All the operational variables analyzed in this paper directly influenced the rate of aluminothermic reduction rates of the MnO and Mn₃O₄ particles. In the case of MnO, the highest reaction efficiency was achieved when the Mg content in the aluminum-based alloy was increased. The transformed fraction achieved was equal to 1 in just 120 min when it was used at an initial concentration of 4% by weight Mg. Hence, the concentration of the mentioned 4% Mg was reported as highly important, because the value of the activation energy (329.56 kJ/mol)) was 10-times lower than the value required when the initial Mg concentration was equal to 1%. Such results show that the increment in temperature and degree of agitation are less important than the initial concentration of Mg.

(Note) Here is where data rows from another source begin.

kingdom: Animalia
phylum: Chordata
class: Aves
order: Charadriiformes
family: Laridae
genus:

In turn, it was identified that the aluminothermic reduction of Mn₃O₄ occurred in stages, where reaction first started at the reaction interface, followed by the chemical species diffusion through the layers of reaction products. Then, simultaneously, the Mn valence changed, but we also recognized an aluminothermic reduction competition of the oxides that were being formed, mainly Mn₂O₃, as it was deducted by the composition of the slags produced at the end of these experiments. Despite the smaller value of activation energy of the aluminothermic reduction reaction of Mn₃O₄ particles (35.88 kJ/mol), the efficiency of the reaction was very low as compared to that of MnO, and it was due to the parallel formation of MnO during the aluminothermic reduction reaction, which passed directly into the slag without reacting.

Therefore, the mechanism of aluminothermic reduction of MnO is described by the geometric contraction model, while the mechanism of Mn₃O₄ reduction occurs in two stages: geometric contraction, followed by an additional stage involving the diffusion of chemical species to the boundary layer. In addition, this stage can be considered a competition between the formation of MnO and the chemical reaction itself.